-- START QUOTED PASSAGE --

Viewing Telemetry Quality
Via the UI
Navigate to Telemetry Quality in the sidebar. The fleet view shows all services sorted worst-first, with band badges and mini dimension bars. Click any row to expand the full dimension breakdown and improvement actions.
On a Service Detail page, the Telemetry Quality section appears directly below the weirdness score timeline.
Via API
# Fleet-wide latest scores
curl $INFRASAGE_URL/api/v1/telemetry-quality \
-H "Authorization: Bearer $TOKEN"
# On-demand compute for a single service
curl $INFRASAGE_URL/api/v1/services/payment-api/telemetry-quality \
-H "Authorization: Bearer $TOKEN"
Example response:
{
"service_id": "payment-api",
"computed_at": "2026-05-09T04:30:00Z",
"overall_score": 74,
"band": "good",
"volume_score": 18,
"freshness_score": 20,
"variety_score": 14,
"consistency_score": 12,
"error_signal_score": 10,
"causal_readiness_score": 9,
"improvement_actions": [
"Increase variety: traces are missing — enable OpenTelemetry trace export",
"Error signal: http_server_errors_total not found in last 6h — check instrumentation"

-- END QUOTED PASSAGE --

— WHAT YOU WILL DO —
a - Answer from the telemetry quality documentation:
(i) In what order does the fleet view list services?
(ii) Where does the Telemetry Quality section appear on a Service Detail page?
(iii) What band does the example response give?
b - Carry on the telemetry quality documentation from its last line: close the example response, then write a short passage that could come next.

-- START RECORD EXCERPTS --

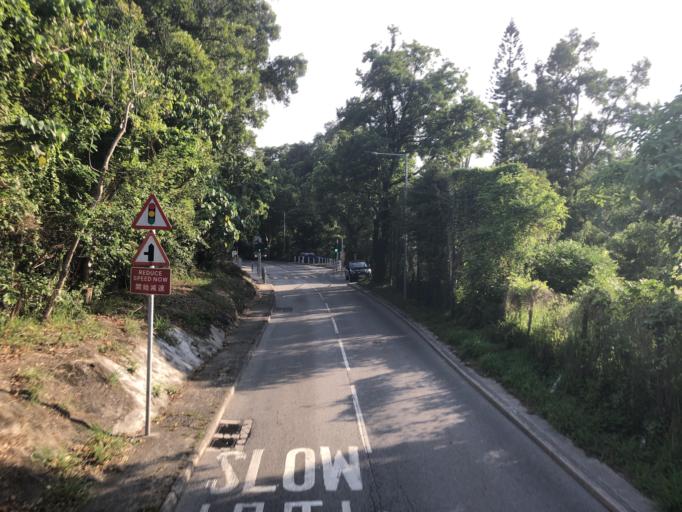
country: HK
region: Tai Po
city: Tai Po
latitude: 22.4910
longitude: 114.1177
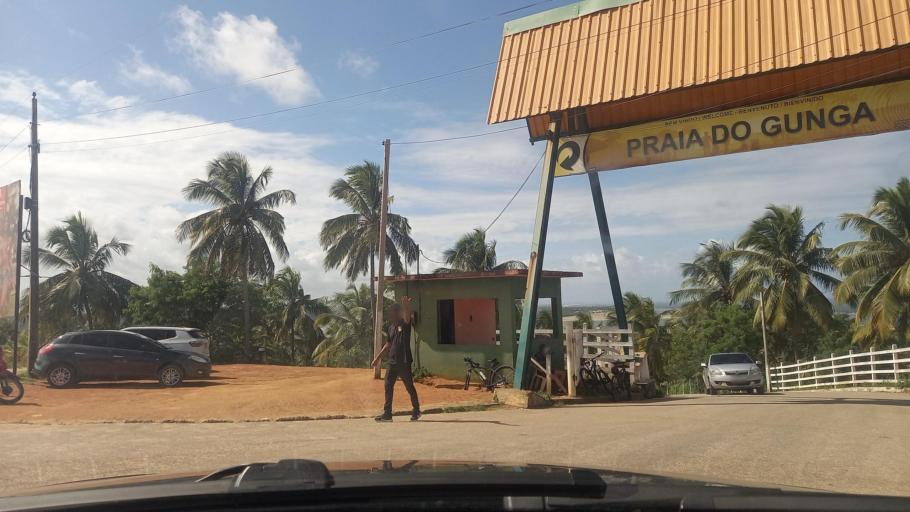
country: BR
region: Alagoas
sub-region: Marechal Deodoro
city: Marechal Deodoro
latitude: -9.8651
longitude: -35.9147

-- END RECORD EXCERPTS --
-- START RECORD EXCERPTS --

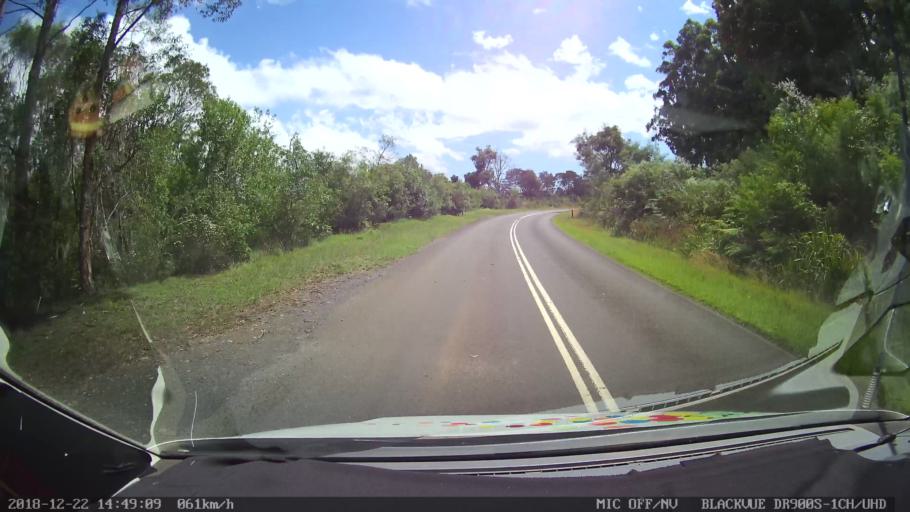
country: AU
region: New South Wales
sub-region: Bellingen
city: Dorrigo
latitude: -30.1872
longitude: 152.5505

-- END RECORD EXCERPTS --

— RESPONSES TO THE EXERCISE —
a -
(i) Worst-first.
(ii) Directly below the weirdness score timeline.
(iii) "good"

b -
]
}
Via ClickHouse SQL
-- Latest score per service
SELECT
service_id,
overall_score,
band,
volume_score,
freshness_score,
variety_score,
consistency_score,
error_signal_score,
causal_readiness_score,
computed_at
FROM infrasage_telemetry_quality_scores
ORDER BY service_id, computed_at DESC
LIMIT 1 BY service_id;
-- Services in "blind" or "partial" band
SELECT service_id, overall_score, band
FROM infrasage_telemetry_quality_scores
WHERE band IN ('blind', 'partial')
ORDER BY overall_score ASC
LIMIT 1 BY service_id;
Scoring Frequency
TQS scores are computed on demand (per-request for the API endpoint) and also persisted periodically by the AIops Engine background worker. Persisted scores are used to power the fleet overview table and historical trend queries.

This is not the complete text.